- Biddlesden Location within Buckinghamshire
- Population: 113 (2011 Census)
- OS grid reference: SP6339
- Civil parish: Biddlesden;
- Unitary authority: Buckinghamshire;
- Ceremonial county: Buckinghamshire;
- Region: South East;
- Country: England
- Sovereign state: United Kingdom
- Post town: Brackley
- Postcode district: NN13
- Dialling code: 01280
- Police: Thames Valley
- Fire: Buckinghamshire
- Ambulance: South Central
- UK Parliament: Buckingham and Bletchley;

= Biddlesden =

Village in Buckinghamshire, England

Biddlesden is a village and civil parish in north-west Buckinghamshire, England on the boundary with Northamptonshire. It is about 5 mi east-north-east of Brackley, Northamptonshire and 5 mi north-west of Buckingham. The River Great Ouse forms part of the western boundary of the parish, separating the village from Northamptonshire. The ancient royal forest of Whittlewood extended to the northern edge of the village. It is within the unitary local authority of Buckinghamshire.

==History==
The village toponym is derived from the Old English for either "house in a valley" or "Byttel's valley". In the Domesday Book of 1086 the village is recorded as Betesdene.

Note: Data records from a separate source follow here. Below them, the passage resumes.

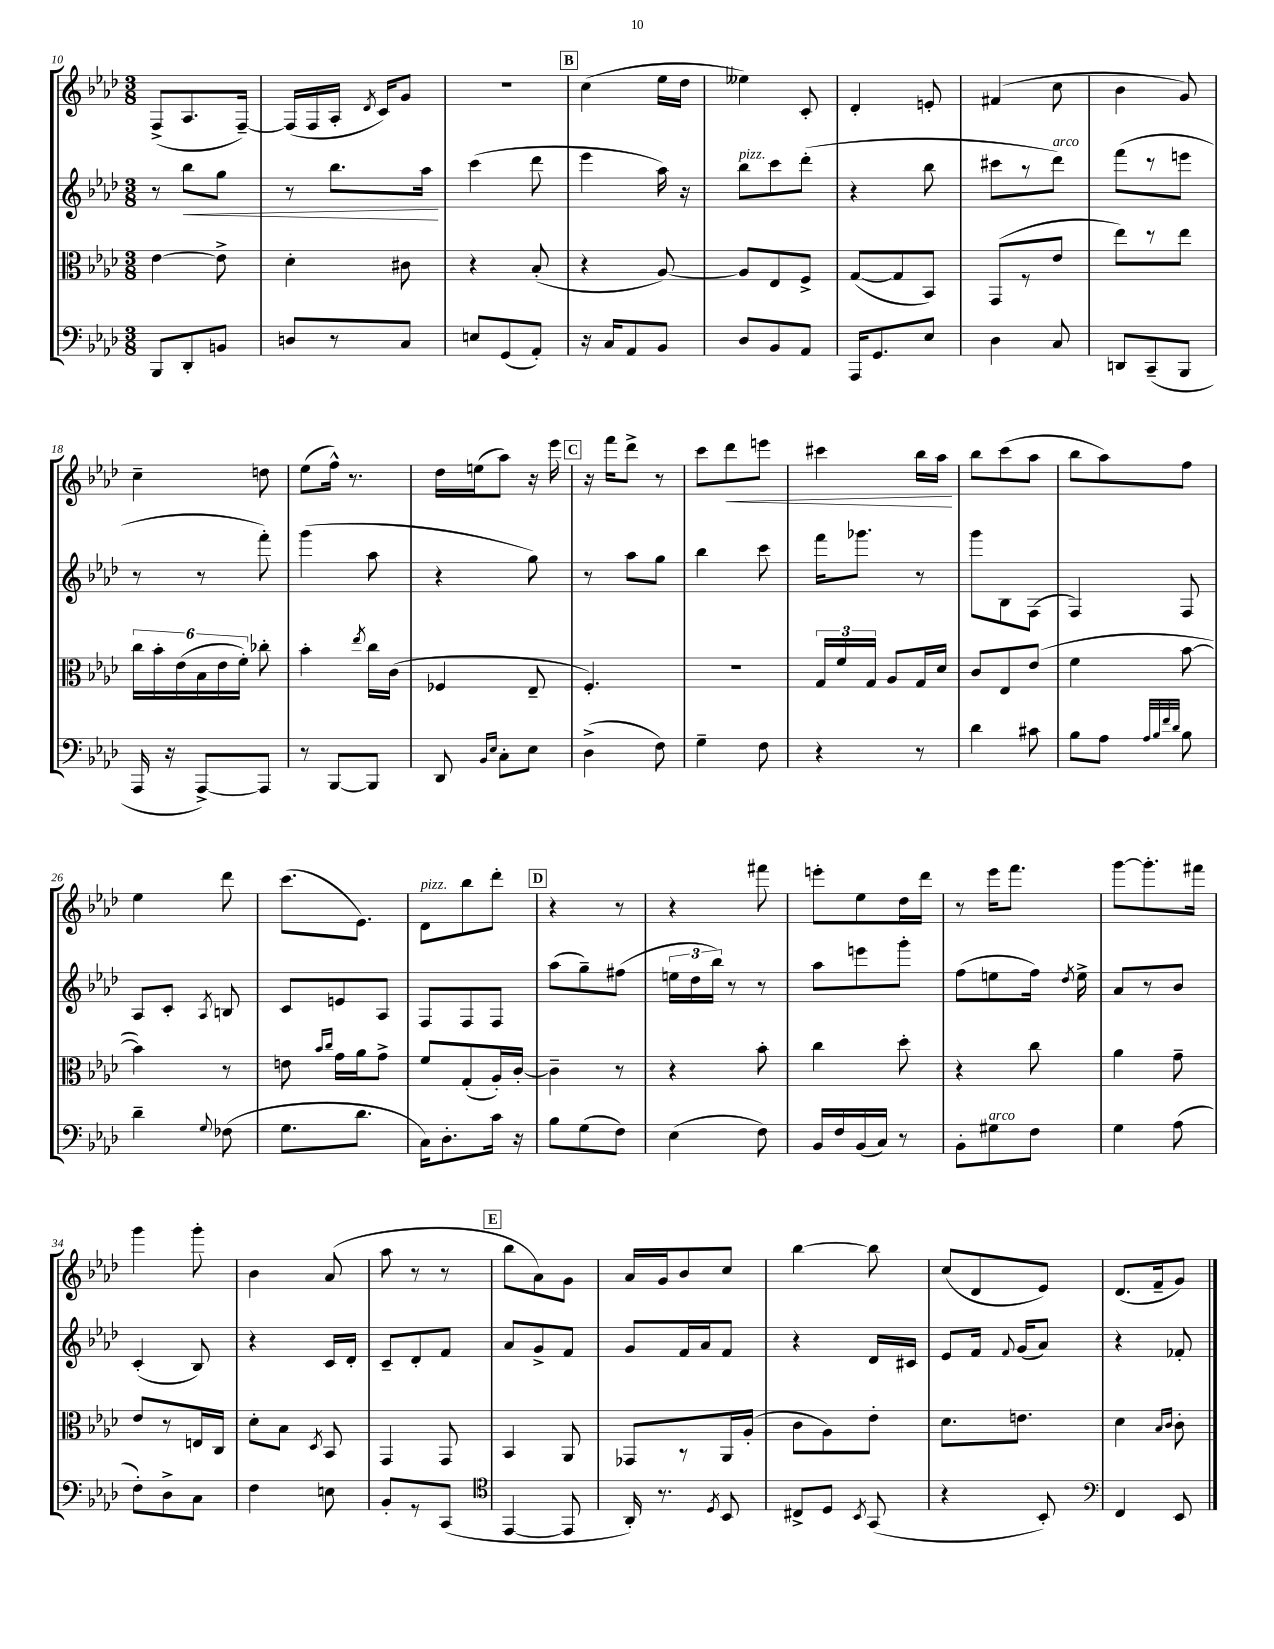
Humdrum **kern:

**kern	**kern	**kern	**kern
*staff4	*staff3	*staff2	*staff1
*clefF4	*clefC3	*clefG2	*clefG2
*k[b-e-a-d-]	*k[b-e-a-d-]	*k[b-e-a-d-]	*k[b-e-a-d-]
*M3/8	*M3/8	*M3/8	*M3/8
8BBB-/L	[4e-\	8r	(8F^/L
8DD-'/	.	8bb-\L	8.A-/
8BB/J	8e-^\]	8gg\J	.
.	.	.	[16F~/Jk)
=	=	=	=
8D/L	4d-'\	8r	(16F/]LL
.	.	.	16F/
8r	.	8.bb-\L	16A-'/JJ
.	.	.	8qd-/
.	.	.	16c/LK)
8C/J	8c#\	.	8g/J
.	.	16aa-\Jk	.
=	=	=	=
8E/L	4r	(4ccc\	4.r
(8GG/	.	.	.
8AA-'/J)	(8B-'/	8ddd-\	.
=	=	=	=
16r	4r	4eee-\	(4cc\
16C/LK	.	.	.
8AA-/	.	.	.
8BB-/J	[8A-/)	16aa-\)	16ee-\LL
.	.	16r	16dd-\JJ
=	=	=	=
8D-/L	8A-/]L	8bb-\L	4ee--\)
8BB-/	8E-/	8ccc\	.
8AA-/J	8F^/J	(8ddd-'\J	8c'/
=	=	=	=
16AAA-/LK	([8G/L	4r	4d-'/
8.GG/	.	.	.
.	8G/]	.	.
8E-/J	8BB-/J)	8bb-\	8e'/
=	=	=	=
4D-\	(8GG/L	8ccc#\L	(4f#/
.	8r	8r	.
8C/	8e-/J	8ddd-\J)	8cc\
=	=	=	=
8DD/L	8ee-\L)	(8fff\L	4b-\
(8CC~/	8r	8r	.
8BBB-/J	8ee-\J	8eee\J	8g/)
=	=	=	=
16AAA-/	24cc\LL	8r	4cc~\
.	24b-'\	.	.
16r	.	.	.
.	(24e-\	.	.
[8AAA-^/L)	24B-\	8r	.
.	24e-\	.	.
.	24f'\JJ)	.	.
8AAA-/]J	8cc-'\	8fff'\)	8dd\
=	=	=	=
8r	4b-'\	(4ggg\	(8ee-\L
[8BBB-/L	.	.	16ff^^\Jk)
.	.	.	8.r
.	8qee-/	.	.
8BBB-/]J	16cc\LL	8aa-\	.
.	(16c\JJ	.	.
=	=	=	=
8DD-/	4F-/	4r	16dd-\LL
.	.	.	(16ee\J
16qqBB-/LL	.	.	.
16qqE-/JJ	.	.	.
8C'\L	.	.	8aa-\J)
8E-\J	8E-~/	8gg\)	16r
.	.	.	16eee-\
=	=	=	=
(4D-^\	4.F'/)	8r	16r
.	.	.	16fff\LK
.	.	8aa-\L	8ddd-^\J
8F\)	.	8gg\J	8r
=	=	=	=
4G~\	4.r	4bb-\	8ccc\L
.	.	.	8ddd-\
8F\	.	8ccc\	8eee\J
=	=	=	=
4r	24G/LL	16fff\LK	4ccc#\
.	24f/	.	.
.	.	8.ggg-\J	.
.	24G/JJ	.	.
.	8A-/L	.	.
8r	16G/L	8r	16bb-\LL
.	16d-/JJ	.	16aa-\JJ
=	=	=	=
4d-\	8c/L	8ggg\L	8bb-\L
.	8E-/	8B-\	(8ccc\
8c#\	(8e-/J	(8F\J	8aa-\J
=	=	=	=
8B-\L	4f\	4F/)	8bb-\L
8A-\J	.	.	8aa-\)
32qqA-/LLL	.	.	.
32qqB-/	.	.	.
32qqf/	.	.	.
32qqd-/JJJ	.	.	.
8B-\	[8b-\	8F/	8ff\J
=	=	=	=
4d-~\	4b-\])	8A-/L	4ee-\
.	.	8c'/J	.
8qqG/	.	8qA-/	.
(8F-\	8r	8B/	8ddd-\
=	=	=	=
8.G\L	8e\	8c/L	(8.ccc\L
.	16qqb-/LL	.	.
.	16qqcc/JJ	.	.
.	16g\LL	8e/	.
8.d-\J	16a-\J	.	8.e-\J)
.	8g^\J	8A-/J	.
=	=	=	=
16C\LK)	8f/L	8F/L	8d-\L
8.D-'\	.	.	.
.	(8G'/	8F/	8bb-\
16c\Jk	16A-'/L)	8F/J	8ddd-'\J
16r	[16c'/JJ	.	.
=	=	=	=
8B-\L	4c~\]	(8aa-\L	4r
(8G\	.	8gg~\)	.
8F\J)	8r	(8ff#\J	8r
=	=	=	=
(4E-\	4r	24ee\LL	4r
.	.	24dd-\	.
.	.	24bb-\JJ)	.
.	.	8r	.
8F\)	8b-'\	8r	8fff#\
=	=	=	=
16BB-/LL	4cc\	8aa-\L	8eee'\L
16F/	.	.	.
(16BB-/	.	8eee\	8ee-\
16C/JJ)	.	.	.
8r	8dd-'\	8ggg'\J	16dd-\L
.	.	.	16ddd-\JJ
=	=	=	=
8BB-'\L	4r	(8ff\L	8r
8G#\	.	8ee\	16eee-\LK
.	.	.	8.fff\J
8F\J	8cc\	16ff\Jk)	.
.	.	8qdd-/	.
.	.	16ee^\	.
=	=	=	=
4G\	4a-\	8a-/L	[8ggg\L
.	.	8r	8.ggg'\]
(8A-\	8g~\	8b-/J	.
.	.	.	16fff#\Jk
=	=	=	=
8F'\L)	8e-/L	(4c'/	4ggg\
8D-^\	8r	.	.
8C\J	16E/L	8B-/)	8ggg'\
.	16C/JJ	.	.
=	=	=	=
4F\	8d-'\L	4r	4b-\
.	8B-\J	.	.
.	8qD-/	.	.
8E\	8BB-/	16c/LL	(8a-/
.	.	16d-'/JJ	.
=	=	=	=
8BB-'/L	4GG/	8c~/L	8aa-\
8r	.	8d-'/	8r
(8CC/J	8GG/	8f/J	8r
=	=	=	=
*clefC4	*	*	*
[4EE-/	4BB-/	8a-/L	8bb-\L
.	.	8g^/	8a-\)
8EE-/]	8AA-/	8f/J	8g\J
=	=	=	=
16AA-'/)	8GG-/L	8g/L	16a-/LL
8.r	.	.	16g/J
.	8r	16f/L	8b-/
.	.	16a-/J	.
8qD-/	.	.	.
8BB-/	16AA-/L	8f/J	8cc/J
.	(16A-'/JJ	.	.
=	=	=	=
8C#^/L	8c\L	4r	[4bb-\
8D-/J	8A-\)	.	.
8qBB-/	.	.	.
(8GG/	8e-'\J	16d-/LL	8bb-\]
.	.	16c#/JJ	.
=	=	=	=
4r	8.d-\L	8e-/L	(8cc/L
.	.	16f/Jk	8d-/
.	.	8qqf/	.
.	8.e\J	(16g/LK	.
8BB-'/)	.	8a-/J)	8e-/J)
=	=	=	=
*clefF4	*	*	*
4FF/	4d-\	4r	(8.d-/L
.	.	.	16f~/k
.	16qqB-/LL	.	.
.	16qqc/JJ	.	.
8EE-/	8c'\	8f-'/	8g/J)
==	==	==	==
*-	*-	*-	*-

In 1147 Ernald de Bosco founded the Cistercian Biddlesden Abbey. In 1315, the village was granted a temporary charter to hold a weekly market. When the abbey was seized on behalf of Henry VIII during the Dissolution of the Monasteries it was assessed to be earning in excess of £175 annually in rents and tithes.

Although the abbey continued after this time as living accommodation for those in favour with the monarch, the building was not maintained thoroughly and fell into disrepair. By the 18th century the abbey was in ruins and was finally demolished in 1727. The country house of Biddlesden Park was built on the same site.

Within the parish of Biddlesden there was the hamlet of Evershaw. In the Anglo-Saxon Chronicle at the time of King Edward the Confessor this settlement was listed as being in the possession of a "certain bandy-legged man". Evershaw's toponym is derived from the Old English for "boar wood". The family names "Evershaw" and "Eversaw" are derived from this place. No trace of the hamlet remains today.